Márquez lanzó a su derecha; a la izquierda de Luca. Y éste acertó sacando el balón con las piernas, lo que no fue fácil de apreciar porque se lanzó encogido. Con todo, casi más mérito que esa parada tuvo la siguiente que hizo. Porque el cancerbero no atrapó la pelota, sino que la rechazó y llegó a la cabeza de un rival, que buscó gol pero el portero verdiblanco, vestido de amarillo como Piolín, se levantó rápidamente y en ese momento ya estaba preparado para despejar el peligro. Lo hizo dando un manotazo al cuero con la mala suerte de que cayó en la cabeza del propio Márquez, el mismo jugador que había lanzado el penalti. Después reclamarían fuera de juego con insistencia los jugadores verdiblancos, pero de nada servía porque su remate, casi sin querer, no fue gol, sino que se estampó contra el larguero.

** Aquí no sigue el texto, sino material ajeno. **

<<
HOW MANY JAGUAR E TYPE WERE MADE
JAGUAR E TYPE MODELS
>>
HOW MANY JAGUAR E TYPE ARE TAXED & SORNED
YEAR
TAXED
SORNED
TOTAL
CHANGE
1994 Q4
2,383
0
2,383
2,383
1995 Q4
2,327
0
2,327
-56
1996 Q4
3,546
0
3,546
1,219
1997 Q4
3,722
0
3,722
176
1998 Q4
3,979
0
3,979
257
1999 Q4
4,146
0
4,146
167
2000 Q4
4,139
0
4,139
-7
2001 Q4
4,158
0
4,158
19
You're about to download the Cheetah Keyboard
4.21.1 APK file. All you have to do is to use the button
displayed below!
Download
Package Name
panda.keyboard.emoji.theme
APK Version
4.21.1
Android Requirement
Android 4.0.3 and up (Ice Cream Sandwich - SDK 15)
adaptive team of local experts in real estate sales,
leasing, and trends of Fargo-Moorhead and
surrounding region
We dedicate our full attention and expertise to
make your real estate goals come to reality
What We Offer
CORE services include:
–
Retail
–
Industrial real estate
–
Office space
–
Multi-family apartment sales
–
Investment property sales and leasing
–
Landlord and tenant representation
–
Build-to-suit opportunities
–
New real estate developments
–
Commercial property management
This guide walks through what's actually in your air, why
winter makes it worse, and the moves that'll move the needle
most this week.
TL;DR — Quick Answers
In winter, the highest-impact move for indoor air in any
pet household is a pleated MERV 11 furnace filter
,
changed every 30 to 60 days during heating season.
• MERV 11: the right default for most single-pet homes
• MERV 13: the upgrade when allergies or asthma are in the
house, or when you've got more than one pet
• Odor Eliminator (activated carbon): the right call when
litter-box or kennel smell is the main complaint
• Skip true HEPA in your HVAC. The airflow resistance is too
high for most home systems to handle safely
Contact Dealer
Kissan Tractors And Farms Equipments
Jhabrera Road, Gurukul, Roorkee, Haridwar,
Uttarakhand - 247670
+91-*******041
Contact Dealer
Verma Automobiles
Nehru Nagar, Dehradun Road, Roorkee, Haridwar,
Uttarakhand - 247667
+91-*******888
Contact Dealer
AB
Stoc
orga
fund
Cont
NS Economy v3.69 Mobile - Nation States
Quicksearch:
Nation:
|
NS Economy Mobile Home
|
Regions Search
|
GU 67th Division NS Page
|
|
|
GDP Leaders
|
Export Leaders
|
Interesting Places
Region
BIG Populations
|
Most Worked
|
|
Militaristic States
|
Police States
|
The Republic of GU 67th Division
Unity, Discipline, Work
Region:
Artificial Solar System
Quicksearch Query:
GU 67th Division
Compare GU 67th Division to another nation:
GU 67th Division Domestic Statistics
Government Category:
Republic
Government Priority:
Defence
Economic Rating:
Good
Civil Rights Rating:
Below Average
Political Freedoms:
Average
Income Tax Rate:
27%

Fue una jugada que estuvo a punto de hundir al Racing al ver cómo le empataban en cinco minutos el gol de Cejudo. Sin embargo, le reactivó y le reforzó. El público se metió a lo grande y agradeció a Luca su intervención coreando su nombre mientras sus compañeros se acercaban a él para felicitarle. Entre ellos estaban los centrales, con quienes en el primer tramo de la contienda había mantenido sus más y sus menos a la vista de todos los presentes.

Comenzó después del grosero error que tuvo Figueras cuando era el último hombre y vio cómo Pinchi le robaba la cartera a un metro de entrar al área. Entró en ella con la firme decisión de ganar el duelo individual contra Luca y quizá se sobró un poco. Estaba escorado en la zona izquierda del área verdiblanca y quiso definir con clase y un remate con el exterior, pero el portero, que salió con todo para intentar que se le hiciera de noche al delantero, se la detuvo manteniéndose en pie y como si de un portero de balonmano se tratara.

Una vez se alejó el peligro, Figueras se dirigió a él para recriminarle algo, quizá que no hubiera salido a mostrarle una salida. Sin embargo, Luca no se dejó amedrentar por mucho que fuera uno de los veteranos quien le estuviera hablando. En el fondo, le estaba señalando públicamente pero el portero le respondió y le mantuvo la mirada. Sólo ellos saben lo que se dijeron.

Tampoco se arrugó Luca con Alexis cuando, minutos después, envió largo un balón y el central le pidió más tranquilidad. El portero, quizá caliente por el anterior cara a cara con Figueras, también le respondió. No se calla. Es un joven jugador cedido pero, en el fondo, tampoco es como los demás. Y lo más importante, con intervenciones como las de ayer, ya que el festival continuó en el segundo tiempo, ya se ha ganado el derecho a tener voz propia. Hay muchos veteranos en el equipo pero no son muchos los que tienen ganados los galones.